▶ **Aim of the task**
Return every line of text from the records below, unchanged, and leave the pictures out.

▶ **Source material**
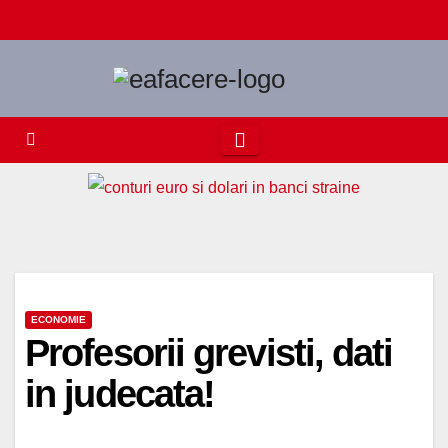
Skip
to
content
ECONOMIE
Profesorii grevisti, dati
in judecata!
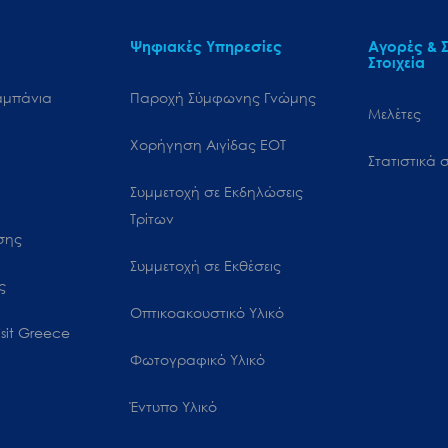
Ψηφιακές Υπηρεσίες
Αγορές & Σ
Στοιχεία
αμπάνια
Παροχή Σύμφωνης Γνώμης
Μελέτες
Χορήγηση Αιγίδας ΕΟΤ
Στατιστικά σ
Συμμετοχή σε Εκδηλώσεις
Τρίτων
ωσης
Συμμετοχή σε Εκθέσεις
ς
Οπτικοακουστικό Υλικό
sit Greece
Φωτογραφικό Υλικό
Έντυπο Υλικό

▶ **Output below**
Skip
to
content
ECONOMIE
Profesorii grevisti, dati
in judecata!
Ψηφιακές Υπηρεσίες
Αγορές & Σ
Στοιχεία
αμπάνια
Παροχή Σύμφωνης Γνώμης
Μελέτες
Χορήγηση Αιγίδας ΕΟΤ
Στατιστικά σ
Συμμετοχή σε Εκδηλώσεις
Τρίτων
ωσης
Συμμετοχή σε Εκθέσεις
ς
Οπτικοακουστικό Υλικό
sit Greece
Φωτογραφικό Υλικό
Έντυπο Υλικό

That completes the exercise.